Here, ${f{{\left({x}\right)}}}=\frac{{{x}+{3}}}{{{2}{x}-{5}}}$, and ${{f}}^{{-{1}}}{\left({x}\right)}=\frac{{{5}{x}+{3}}}{{{2}{x}-{1}}}$; so, ${f{{\left({{f}}^{{-{1}}}{\left({x}\right)}\right)}}}=\frac{{\frac{{{5}{x}+{3}}}{{{2}{x}-{1}}}+{3}}}{{{2}\frac{{{5}{x}+{3}}}{{{2}{x}-{1}}}-{5}}}={x}$.

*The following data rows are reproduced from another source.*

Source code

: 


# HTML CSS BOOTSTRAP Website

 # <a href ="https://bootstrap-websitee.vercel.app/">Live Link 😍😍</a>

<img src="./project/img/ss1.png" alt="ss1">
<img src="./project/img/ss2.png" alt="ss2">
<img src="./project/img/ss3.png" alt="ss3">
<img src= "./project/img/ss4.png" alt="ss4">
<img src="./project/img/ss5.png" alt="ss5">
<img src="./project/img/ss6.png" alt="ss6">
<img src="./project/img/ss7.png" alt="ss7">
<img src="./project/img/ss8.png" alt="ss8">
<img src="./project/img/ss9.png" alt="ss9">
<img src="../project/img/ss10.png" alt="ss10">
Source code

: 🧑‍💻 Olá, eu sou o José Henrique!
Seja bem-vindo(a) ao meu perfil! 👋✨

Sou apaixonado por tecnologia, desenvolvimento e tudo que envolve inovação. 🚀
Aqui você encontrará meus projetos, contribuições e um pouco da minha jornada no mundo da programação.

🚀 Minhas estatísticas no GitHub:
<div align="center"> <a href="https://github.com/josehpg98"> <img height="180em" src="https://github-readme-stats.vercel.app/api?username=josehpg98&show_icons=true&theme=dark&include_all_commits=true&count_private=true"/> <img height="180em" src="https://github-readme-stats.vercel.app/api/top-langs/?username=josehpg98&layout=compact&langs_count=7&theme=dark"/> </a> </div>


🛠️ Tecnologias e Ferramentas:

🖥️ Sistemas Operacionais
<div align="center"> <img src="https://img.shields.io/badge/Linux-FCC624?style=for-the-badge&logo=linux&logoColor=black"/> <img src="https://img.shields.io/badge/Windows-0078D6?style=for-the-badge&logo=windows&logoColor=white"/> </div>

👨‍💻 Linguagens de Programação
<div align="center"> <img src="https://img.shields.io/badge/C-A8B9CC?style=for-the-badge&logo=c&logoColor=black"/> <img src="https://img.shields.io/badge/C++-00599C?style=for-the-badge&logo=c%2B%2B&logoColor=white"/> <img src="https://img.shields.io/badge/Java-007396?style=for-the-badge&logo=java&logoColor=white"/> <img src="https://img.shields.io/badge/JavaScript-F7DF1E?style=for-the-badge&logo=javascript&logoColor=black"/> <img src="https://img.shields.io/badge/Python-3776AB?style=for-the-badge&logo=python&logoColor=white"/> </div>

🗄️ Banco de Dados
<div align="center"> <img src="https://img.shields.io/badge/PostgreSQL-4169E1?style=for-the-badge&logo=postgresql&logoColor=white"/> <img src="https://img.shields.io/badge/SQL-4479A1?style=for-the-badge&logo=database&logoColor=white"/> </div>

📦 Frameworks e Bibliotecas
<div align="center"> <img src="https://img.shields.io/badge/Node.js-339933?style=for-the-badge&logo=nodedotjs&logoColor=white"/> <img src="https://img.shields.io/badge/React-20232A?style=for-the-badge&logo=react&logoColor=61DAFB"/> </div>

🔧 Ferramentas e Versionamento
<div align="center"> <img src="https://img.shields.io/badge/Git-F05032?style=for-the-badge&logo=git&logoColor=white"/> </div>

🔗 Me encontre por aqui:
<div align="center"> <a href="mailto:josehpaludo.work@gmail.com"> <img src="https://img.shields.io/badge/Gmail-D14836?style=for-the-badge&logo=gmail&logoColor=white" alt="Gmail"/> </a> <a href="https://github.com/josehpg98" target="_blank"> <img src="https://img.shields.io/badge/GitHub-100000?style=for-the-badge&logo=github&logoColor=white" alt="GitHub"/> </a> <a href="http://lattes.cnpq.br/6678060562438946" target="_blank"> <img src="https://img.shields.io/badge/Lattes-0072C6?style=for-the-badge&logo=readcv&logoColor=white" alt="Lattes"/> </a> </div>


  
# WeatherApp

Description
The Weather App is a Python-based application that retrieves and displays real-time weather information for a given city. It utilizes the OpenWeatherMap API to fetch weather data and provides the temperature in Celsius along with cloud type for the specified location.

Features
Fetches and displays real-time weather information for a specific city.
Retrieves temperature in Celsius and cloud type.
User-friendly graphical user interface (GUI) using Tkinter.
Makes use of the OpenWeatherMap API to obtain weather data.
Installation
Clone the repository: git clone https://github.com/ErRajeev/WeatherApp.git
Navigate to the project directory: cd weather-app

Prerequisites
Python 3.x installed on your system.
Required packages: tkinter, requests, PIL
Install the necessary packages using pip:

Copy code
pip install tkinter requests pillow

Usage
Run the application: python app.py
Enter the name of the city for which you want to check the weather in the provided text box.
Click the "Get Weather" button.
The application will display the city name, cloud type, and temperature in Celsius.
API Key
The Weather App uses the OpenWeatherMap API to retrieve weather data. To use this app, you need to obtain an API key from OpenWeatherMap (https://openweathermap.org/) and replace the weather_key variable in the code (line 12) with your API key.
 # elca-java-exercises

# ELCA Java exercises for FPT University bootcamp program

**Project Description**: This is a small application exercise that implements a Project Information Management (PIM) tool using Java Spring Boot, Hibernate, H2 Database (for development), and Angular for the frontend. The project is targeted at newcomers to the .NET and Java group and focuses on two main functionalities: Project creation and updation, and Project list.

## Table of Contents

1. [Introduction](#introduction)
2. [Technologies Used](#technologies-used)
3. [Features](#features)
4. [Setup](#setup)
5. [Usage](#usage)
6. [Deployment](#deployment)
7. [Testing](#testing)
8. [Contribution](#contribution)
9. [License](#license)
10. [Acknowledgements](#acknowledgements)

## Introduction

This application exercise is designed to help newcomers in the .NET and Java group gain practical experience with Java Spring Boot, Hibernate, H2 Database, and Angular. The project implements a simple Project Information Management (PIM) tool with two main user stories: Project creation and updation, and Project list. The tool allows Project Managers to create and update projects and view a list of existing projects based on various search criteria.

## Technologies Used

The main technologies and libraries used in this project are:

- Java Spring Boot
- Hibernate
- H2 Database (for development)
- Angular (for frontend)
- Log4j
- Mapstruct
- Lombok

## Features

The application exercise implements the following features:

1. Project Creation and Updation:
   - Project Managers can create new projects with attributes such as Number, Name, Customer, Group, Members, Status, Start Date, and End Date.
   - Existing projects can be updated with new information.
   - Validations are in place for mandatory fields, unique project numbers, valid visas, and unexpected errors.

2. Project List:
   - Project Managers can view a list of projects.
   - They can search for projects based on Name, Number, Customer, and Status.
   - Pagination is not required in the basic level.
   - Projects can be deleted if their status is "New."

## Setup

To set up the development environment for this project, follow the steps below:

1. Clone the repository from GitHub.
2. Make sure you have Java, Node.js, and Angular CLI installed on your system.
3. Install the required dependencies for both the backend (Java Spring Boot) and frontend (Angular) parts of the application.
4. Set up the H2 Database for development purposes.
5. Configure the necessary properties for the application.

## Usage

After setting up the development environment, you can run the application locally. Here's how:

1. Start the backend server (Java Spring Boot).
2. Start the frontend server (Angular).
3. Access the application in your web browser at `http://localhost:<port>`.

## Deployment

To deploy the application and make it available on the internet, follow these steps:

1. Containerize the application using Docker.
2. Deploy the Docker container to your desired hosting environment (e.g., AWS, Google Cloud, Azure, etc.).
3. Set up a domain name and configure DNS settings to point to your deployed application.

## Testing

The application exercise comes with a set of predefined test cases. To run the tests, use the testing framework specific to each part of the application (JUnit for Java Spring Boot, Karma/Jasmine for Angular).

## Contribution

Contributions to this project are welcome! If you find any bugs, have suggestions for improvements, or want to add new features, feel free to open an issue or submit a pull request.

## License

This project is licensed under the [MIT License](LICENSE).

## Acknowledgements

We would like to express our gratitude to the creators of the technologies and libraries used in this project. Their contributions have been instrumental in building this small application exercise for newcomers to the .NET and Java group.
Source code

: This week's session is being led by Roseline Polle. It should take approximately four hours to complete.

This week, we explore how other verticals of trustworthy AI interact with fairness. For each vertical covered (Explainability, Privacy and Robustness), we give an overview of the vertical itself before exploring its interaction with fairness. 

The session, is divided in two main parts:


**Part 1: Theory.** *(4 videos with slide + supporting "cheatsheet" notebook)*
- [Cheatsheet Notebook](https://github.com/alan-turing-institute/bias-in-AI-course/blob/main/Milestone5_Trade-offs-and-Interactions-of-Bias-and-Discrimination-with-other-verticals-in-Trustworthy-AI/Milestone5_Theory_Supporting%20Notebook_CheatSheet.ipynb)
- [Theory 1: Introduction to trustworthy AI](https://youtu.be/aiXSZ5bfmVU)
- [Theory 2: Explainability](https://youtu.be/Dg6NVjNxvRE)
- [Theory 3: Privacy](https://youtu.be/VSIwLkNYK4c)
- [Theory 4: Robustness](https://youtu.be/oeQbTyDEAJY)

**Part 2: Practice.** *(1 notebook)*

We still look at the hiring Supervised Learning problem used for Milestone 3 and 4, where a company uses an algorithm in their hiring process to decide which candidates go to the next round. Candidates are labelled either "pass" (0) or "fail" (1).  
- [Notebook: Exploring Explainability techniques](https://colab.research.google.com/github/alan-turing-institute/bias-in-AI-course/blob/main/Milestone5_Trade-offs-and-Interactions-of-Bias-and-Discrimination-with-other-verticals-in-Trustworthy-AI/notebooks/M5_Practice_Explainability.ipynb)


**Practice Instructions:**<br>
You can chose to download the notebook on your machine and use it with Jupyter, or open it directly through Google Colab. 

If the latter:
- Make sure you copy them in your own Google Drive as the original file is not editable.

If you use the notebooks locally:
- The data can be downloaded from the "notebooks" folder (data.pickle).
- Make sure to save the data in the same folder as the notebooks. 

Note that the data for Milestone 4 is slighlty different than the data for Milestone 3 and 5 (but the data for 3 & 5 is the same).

Thus, we found the inverse correctly.

Interchanging the roles of ${x}$ and ${y}$ gives the opportunity to plot the graph of the inverse function based on the graph of the function ${y}={f{{\left({x}\right)}}}$. Since the point ${\left({x}_{{0}},{y}_{{0}}\right)}$ lies on the graph of ${f{}}$, we have that ${\left({y}_{{0}},{x}_{{0}}\right)}$ lies on the graph of ${{f}}^{{-{1}}}$. So, the graph of the inverse is obtained by reflecting the graph of the function about the line ${y}={x}$.

Example 4. Sketch the graph of ${y}=\sqrt{{{x}-{1}}}$ and its inverse.

The domain of ${y}=\sqrt{{{x}-{1}}}$ is ${x}-{1}\ge{0}$, or ${x}\ge{1}$. The range is ${y}\ge{0}$.

This means that the domain of the inverse is ${x}\ge{0}$ and the range is ${y}\ge{1}$.

To find the equation of the inverse, we write ${x}$ in terms of ${y}$: ${{y}}^{{2}}={x}-{1}$, or ${x}={{y}}^{{2}}+{1}$. Now, interchange ${y}$ and ${x}$: ${y}={{x}}^{{2}}+{1}$.

So, the inverse is ${y}={{x}}^{{2}}+{1}$.

Now, we draw the graph of the function ${y}=\sqrt{{{x}-{1}}}$ on the interval ${\left[{1},\infty\right)}$ and then reflect it about the line ${y}={x}$.